By Christina Sturdivant
Editor’s Note: Originally published in the East City Art Spring 2014 Quarterly
When Kaliq Crosby travels throughout his Columbia Heights neighborhood, there’s a certain air that did not exist too long ago.
“At times I feel out of place—ten years ago, it would have been the norm to see me in certain neighborhoods heading down the street to get pizza, or to the subway station or anywhere,” says the 28-year-old African American man who grew up near DC’s U Street Corridor. “Whereas now that it’s a predominantly white neighborhood that I live in, things are a bit more awkward for everyone.”
Crosby recalls instances of his new neighbors crossing the street at the sight of him turning the corner. The level of safety, he believes, is constantly being measured as newer residents attempt to co-exist with the old.
While Crosby’s street gear and DC persona often confine him to a stereotype marked by black male incarceration, high school dropouts and petty thieves, he is far from being a product of his environment. Instead, he uses his passion for art to extrude misconceptions about himself and to unify his community.
Inside the Best Cut Barber shop on Georgia Avenue NW, across from the Howard University School of Business, a mural of the Washington Redskins is airbrushed in burgundy and gold, conceptualized by Crosby’s realization that this enclave is a rare safe-haven of solidarity amongst black men.
“I wanted to make a piece that displayed what a young black person could do in an environment where we’re always looking out for each other. The barber shop is probably one of the only spaces where black men are around each other and everything is cool—we’re relaxed, there is no tension, everybody speaks and we’re all a community,” says Crosby, who has been a regular at Best Cut since he was twelve years old. “I decided to put up a piece that would show pride for our city, for our hometown. I used the Redskins because that’s something that everybody loves and probably grew up on.”
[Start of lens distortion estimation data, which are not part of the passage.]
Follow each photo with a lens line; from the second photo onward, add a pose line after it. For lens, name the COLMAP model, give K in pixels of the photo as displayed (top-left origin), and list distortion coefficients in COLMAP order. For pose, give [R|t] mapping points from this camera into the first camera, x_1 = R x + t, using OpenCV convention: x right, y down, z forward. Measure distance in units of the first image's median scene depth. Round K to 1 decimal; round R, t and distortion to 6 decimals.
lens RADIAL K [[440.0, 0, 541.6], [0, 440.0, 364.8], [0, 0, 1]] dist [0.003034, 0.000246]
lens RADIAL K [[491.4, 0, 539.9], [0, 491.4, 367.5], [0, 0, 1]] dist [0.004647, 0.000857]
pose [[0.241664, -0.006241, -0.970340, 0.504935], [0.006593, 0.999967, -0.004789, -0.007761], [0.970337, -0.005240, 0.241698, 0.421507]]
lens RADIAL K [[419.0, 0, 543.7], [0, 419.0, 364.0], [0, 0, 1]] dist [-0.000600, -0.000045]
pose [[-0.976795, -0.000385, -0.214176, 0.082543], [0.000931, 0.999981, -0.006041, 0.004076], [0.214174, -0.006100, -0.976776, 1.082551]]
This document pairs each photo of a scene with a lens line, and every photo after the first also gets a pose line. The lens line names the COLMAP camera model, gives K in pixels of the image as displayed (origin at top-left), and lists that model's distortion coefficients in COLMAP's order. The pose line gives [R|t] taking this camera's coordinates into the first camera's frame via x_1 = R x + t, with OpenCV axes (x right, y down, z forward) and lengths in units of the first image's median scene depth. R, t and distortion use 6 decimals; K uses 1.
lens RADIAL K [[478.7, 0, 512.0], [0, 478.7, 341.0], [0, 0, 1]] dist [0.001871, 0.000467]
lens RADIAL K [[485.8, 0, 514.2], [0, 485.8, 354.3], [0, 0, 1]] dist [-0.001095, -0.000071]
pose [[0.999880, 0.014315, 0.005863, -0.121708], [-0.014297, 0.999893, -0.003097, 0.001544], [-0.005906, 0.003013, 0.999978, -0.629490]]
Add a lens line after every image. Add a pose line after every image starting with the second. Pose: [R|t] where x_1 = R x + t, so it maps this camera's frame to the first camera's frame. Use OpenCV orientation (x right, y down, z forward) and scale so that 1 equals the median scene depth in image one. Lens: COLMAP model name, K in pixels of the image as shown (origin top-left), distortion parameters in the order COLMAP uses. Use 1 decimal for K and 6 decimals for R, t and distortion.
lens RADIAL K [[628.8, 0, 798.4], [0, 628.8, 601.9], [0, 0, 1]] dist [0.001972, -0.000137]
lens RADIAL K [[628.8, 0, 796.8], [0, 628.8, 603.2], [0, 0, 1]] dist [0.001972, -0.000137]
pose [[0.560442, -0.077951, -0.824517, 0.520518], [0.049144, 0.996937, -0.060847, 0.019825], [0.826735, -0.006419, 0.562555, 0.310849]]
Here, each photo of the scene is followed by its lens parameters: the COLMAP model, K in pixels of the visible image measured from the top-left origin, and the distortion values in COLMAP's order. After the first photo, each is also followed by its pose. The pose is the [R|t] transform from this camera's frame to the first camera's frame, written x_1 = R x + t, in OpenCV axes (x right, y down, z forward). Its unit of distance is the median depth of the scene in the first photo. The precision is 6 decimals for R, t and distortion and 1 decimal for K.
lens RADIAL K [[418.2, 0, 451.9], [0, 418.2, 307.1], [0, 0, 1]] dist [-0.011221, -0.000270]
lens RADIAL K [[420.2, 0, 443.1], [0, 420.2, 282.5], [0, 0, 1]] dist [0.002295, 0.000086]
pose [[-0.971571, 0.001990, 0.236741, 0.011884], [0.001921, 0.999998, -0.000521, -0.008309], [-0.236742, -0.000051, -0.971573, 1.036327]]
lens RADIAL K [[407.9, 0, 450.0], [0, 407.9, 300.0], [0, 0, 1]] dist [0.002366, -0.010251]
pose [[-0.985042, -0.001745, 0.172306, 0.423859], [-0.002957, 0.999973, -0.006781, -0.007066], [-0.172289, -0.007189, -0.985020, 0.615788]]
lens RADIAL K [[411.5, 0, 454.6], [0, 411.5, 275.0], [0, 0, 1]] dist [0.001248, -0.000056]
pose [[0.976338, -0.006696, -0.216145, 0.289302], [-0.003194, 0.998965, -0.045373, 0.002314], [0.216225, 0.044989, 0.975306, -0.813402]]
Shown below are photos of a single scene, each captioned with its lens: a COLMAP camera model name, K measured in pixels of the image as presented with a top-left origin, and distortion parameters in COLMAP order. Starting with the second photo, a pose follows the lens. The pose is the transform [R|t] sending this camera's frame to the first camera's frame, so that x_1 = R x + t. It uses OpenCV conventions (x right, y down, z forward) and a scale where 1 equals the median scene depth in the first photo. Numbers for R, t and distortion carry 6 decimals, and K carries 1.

As a child, the artist bug hit him early.
“I started drawing as soon as I could pick up a pencil and write my name,” he says. “I was drawing on the walls as a kid in the living room and always getting in trouble for that.”
To prevent their home from becoming a playhouse of their child’s imagination, Crosby’s parents provided constructive support by enrolling him in special arts programs throughout elementary and middle school.
“They’ve always bought me things that would help me get to the next level with my art,” says Crosby of his parents.
During his sophomore year in high school at Duke Ellington School of the Arts, his father gifted him an airbrush for Christmas. This tool has become the primary medium in which he uses to create his art.
“Air brushing gives me a lot of range as far as creating lines and shapes at the same time, and getting things done quickly,” says Crosby who can be spotted at local events throughout the city performing live art installations. “It’s a really technical and tedious art form, but I love the results that I get so I stick with it.”
In 2008, he combined his artistic skills and interest in fashion into an entrepreneurial endeavor, Kaliq Customs. The business specializes in crafting signature clothing for individuals and organizations—from caps, to sweatshirts to dance uniforms.
Currently, Crosby is mixing airbrush and hand-paint in a mixed media series of portraits featuring black women, “capturing their beauty and natural essence.
Conceived from photographic memory of women from varying heritages adorned in head wraps and handmade garments with bold and bright colors, Crosby hopes that this collection will further exemplify his mission to create works that are appreciative of his culture, and in particular, his female ancestry.
Later this year, in advance of college homecoming season, he plans to create a series of pieces dedicated to Greek fraternities and sororities. Organizations like the divine nine, Crosby believes, promote African American culture in a way that demonstrates strength and a larger sense of community.
The graduate of the Maryland Institute College of Art continues to be inspired by the plight of inner city youth.
“There’s a negative connotation about black men and people get examples of that more often than the good stuff,” says Crosby, who plans to arrange workshops at his high school Alma Mater, teaching students the basics of airbrushing and how to monetize art.
He hopes that these engagements will allow youth to identify with success and explore opportunities to be impactful through creativity.
“I think there needs to be someone like me who’s young and looks like them, walks like them and talks like them who can actually spread a message of how great we can be and to show them the different possibilities that they can have within art,” he says. “We don’t live in a culture that cultivates people becoming writers and artists and doing artistic and creative things that literary have changed the world since the beginning of time. I definitely want to be a vessel to bring out the good stuff.”